Am Rande der Niederlage
Sonnen hatte das Jiu-Jitsu der Nogueira-Brüder beleidigt, indem er sagte, ein Schwarzgurt unter ihnen habe in etwa den Wert eines Spielzeugs aus einem Happy Meal. In Anderson Silvas Welt war das Herabwürdigen seiner Trainer eine Todsünde, die er rächen wollte. Er wollte seinen Herausforderer unbedingt auf der Matte mit einer Jiu-Jitsu-Technik zur Aufgabe zwingen.
Doch beinahe wäre es nie soweit gekommen. Der krasse Außenseiter Sonnen zeigte über viereinhalb Runden die beste Leistung seiner Karriere. Er deklassierte Anderson Silva auf den Beinen und am Boden. Der Weltmeister wirkte zum ersten Mal in seiner UFC-Karriere schlagbar und schien kein Bein auf den Boden zu bringen. Nur zwei Minuten vor Ende der fünften Runde - und damit vor einem völlig verdienten Punktsieg und Titelwechsel - bekam Silva den Arm seines Herausforderers zu fassen und setzte einen Triangle Choke aus der Unterlage an, in dem Chael Sonnen schließlich abklopfen musste.
Ausgerechnet Chael Sonnen hatte Anderson Silva so weit an den Rand einer Niederlage getrieben, dass der Weltmeister alles geben musste, um am Ende doch noch zu gewinnen. Dieser Kampf gilt heute als einer der besten Fights der UFC-Geschichte und wurde von etlichen internationalen Publikationen zum Kampf des Jahres 2010 gewählt. Anderson Silva musste erst kurz davor stehen, alles zu verlieren, um seinen Legendenstatus zu zementieren.
Anderson Silva: eine Koryphäe seines Sports
Seit diesem Kampf wird Silva von den Fans und der Presse wieder anders gesehen. Mit seiner Leistung an jenem Abend waren alle unmotivierten Leistungen der beiden Jahre davor verziehen. Seine Titelverteidigung gegen Vitor Belfort im Februar spielte vor ausverkauftem Haus in Las Vegas und zog ein mediales Interesse, wie es dem Mittelgewichts-Meister in den Jahren davor noch nie zuteil geworden war.

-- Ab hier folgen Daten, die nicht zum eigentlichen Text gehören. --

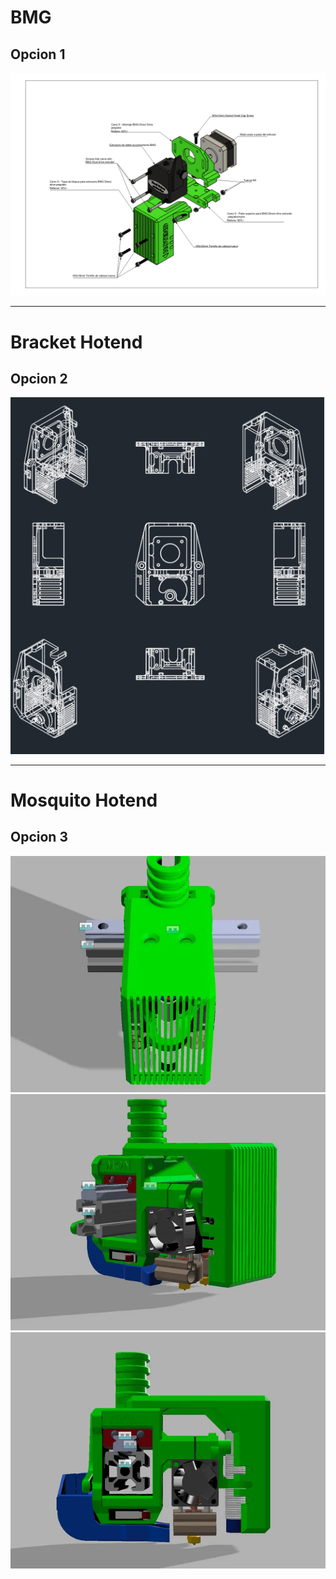 
# BMG

## Opcion 1

<div align="middle"><img src="/Piezas%203d/Extrusor/BMG/Opcion%201/Esquema.png"></div>

***

# Bracket Hotend

## Opcion 2

<div align="middle"><img src="/Imagenes/Extrusor/Bracket_Hotend.png"></div>

***

# Mosquito Hotend

## Opcion 3

<div align="middle"><img src="/Piezas 3d/Extrusor/Mosquito Hotend/Imagenes/1.png"></div>
<div align="middle"><img src="/Piezas 3d/Extrusor/Mosquito Hotend/Imagenes/2.png"></div>
<div align="middle"><img src="/Piezas 3d/Extrusor/Mosquito Hotend/Imagenes/3.png"></div>
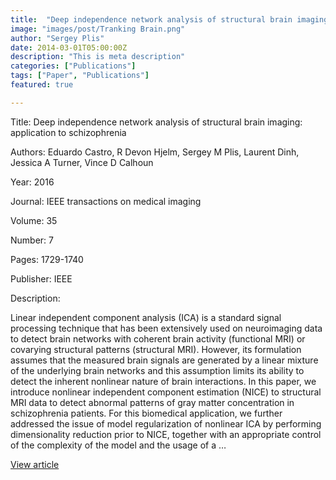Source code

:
 ```yaml
---
title:  "Deep independence network analysis of structural brain imaging- application to schizophrenia"
image: "images/post/Tranking Brain.png"
author: "Sergey Plis"
date: 2014-03-01T05:00:00Z
description: "This is meta description"
categories: ["Publications"]
tags: ["Paper", "Publications"]
featured: true

---
```

Title: Deep independence network analysis of structural brain imaging: application to schizophrenia
  
Authors: Eduardo Castro, R Devon Hjelm, Sergey M Plis, Laurent Dinh, Jessica A Turner, Vince D Calhoun
  
Year: 2016
  
Journal: IEEE transactions on medical imaging
  
Volume: 35
  
Number: 7
  
Pages: 1729-1740
  
Publisher: IEEE
  
Description:
  
Linear independent component analysis (ICA) is a standard signal processing technique that has been extensively used on neuroimaging data to detect brain networks with coherent brain activity (functional MRI) or covarying structural patterns (structural MRI). However, its formulation assumes that the measured brain signals are generated by a linear mixture of the underlying brain networks and this assumption limits its ability to detect the inherent nonlinear nature of brain interactions. In this paper, we introduce nonlinear independent component estimation (NICE) to structural MRI data to detect abnormal patterns of gray matter concentration in schizophrenia patients. For this biomedical application, we further addressed the issue of model regularization of nonlinear ICA by performing dimensionality reduction prior to NICE, together with an appropriate control of the complexity of the model and the usage of a …

  
[View article](https://ieeexplore.ieee.org/abstract/document/7405347/)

Es scheint so, als habe die Welt verstanden, wer Anderson Silva ist: ein Genie, eine Koryphäe seines Sports, ein Mensch, der gefordert werden will, um motiviert zu sein. Am 27. August steht er in Rio de Janeiro bei UFC 134 das nächste Mal im Octagon und wird seine Weltmeisterschaft im Mittelgewicht gegen Yushin Okami aufs Spiel setzen, den letzten Kämpfer, der auf dem Papier einen Sieg gegen Silva hält.
Doch irgendwo in den hintersten Winkeln seines Gehirns ist der Weltmeister überzeugt davon, dass Okami nur eine Zwischenstation darstellt auf dem Weg zum finalen Showdown: einem Rückkampf gegen Chael Sonnen. Denn so deklassiert zu werden, kann ja überhaupt nicht angehen. Willkommen in der Welt von Anderson Silva.